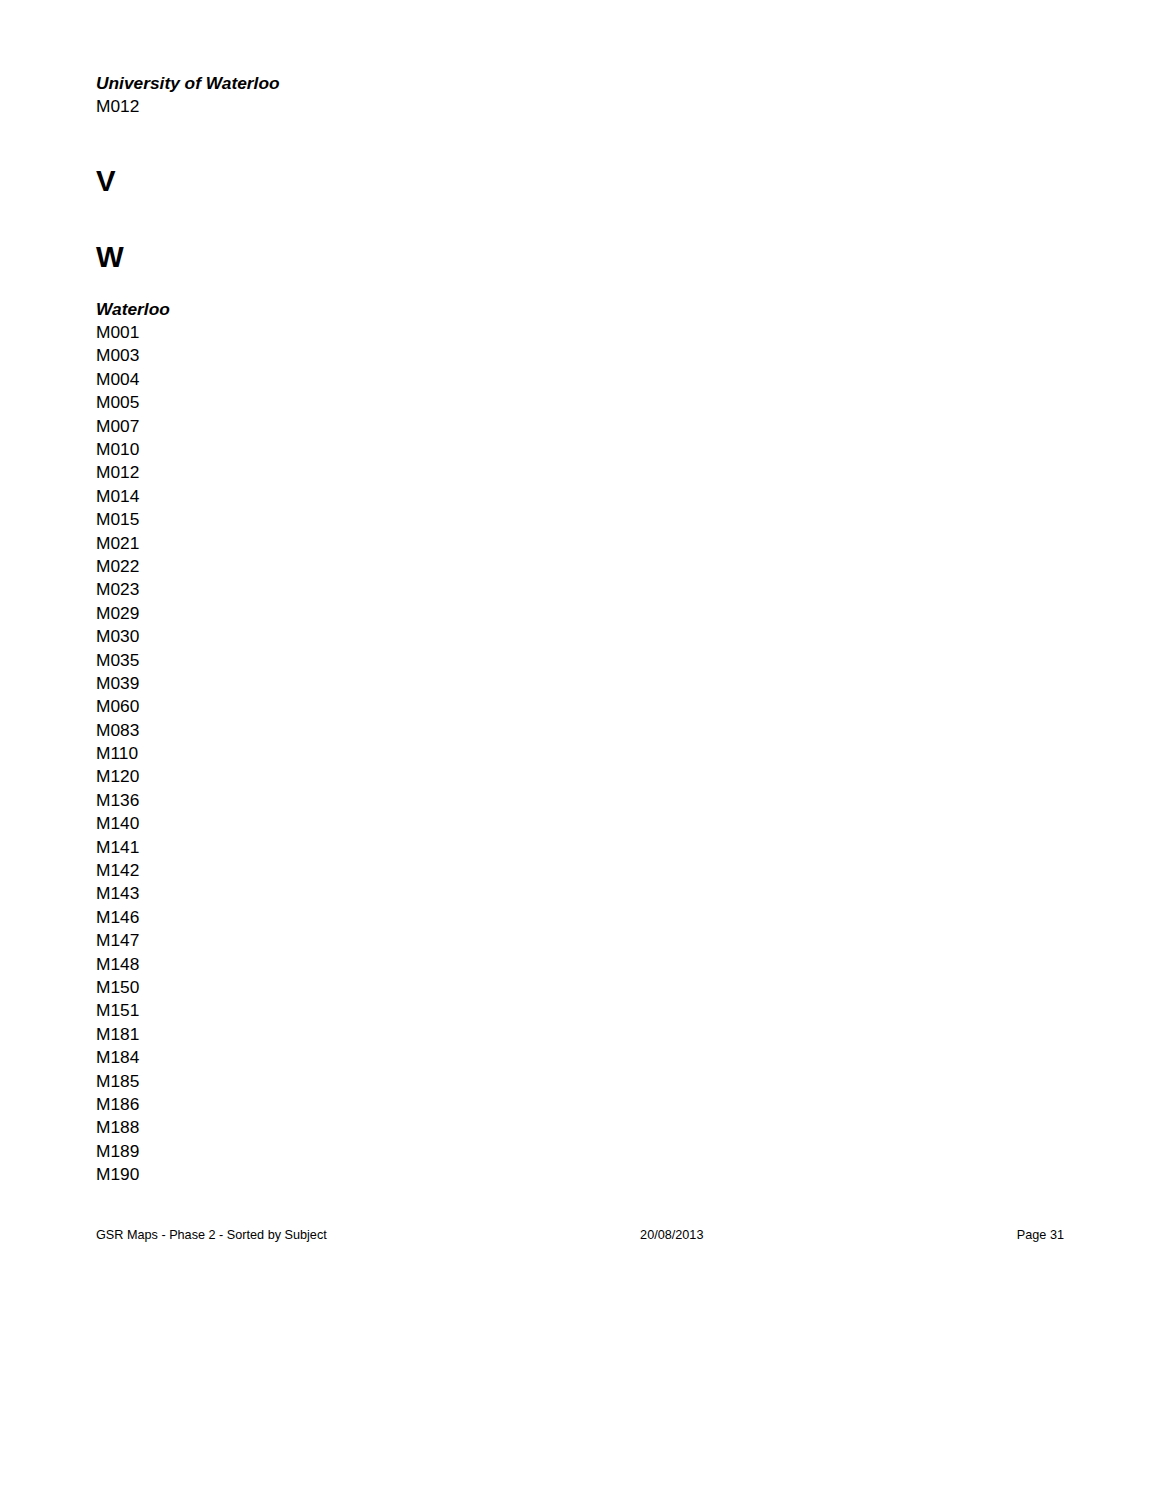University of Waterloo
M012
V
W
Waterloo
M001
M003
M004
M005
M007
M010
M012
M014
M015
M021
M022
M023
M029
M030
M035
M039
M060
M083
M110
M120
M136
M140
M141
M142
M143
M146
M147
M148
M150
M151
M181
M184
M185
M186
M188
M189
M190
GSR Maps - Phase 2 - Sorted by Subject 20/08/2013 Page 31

§ What you are asked to do: Give a verbatim transcription of the entries, leaving out the pictures.

§ Response area:
University of Waterloo
M012
V
W
Waterloo
M001
M003
M004
M005
M007
M010
M012
M014
M015
M021
M022
M023
M029
M030
M035
M039
M060
M083
M110
M120
M136
M140
M141
M142
M143
M146
M147
M148
M150
M151
M181
M184
M185
M186
M188
M189
M190
GSR Maps - Phase 2 - Sorted by Subject 20/08/2013 Page 31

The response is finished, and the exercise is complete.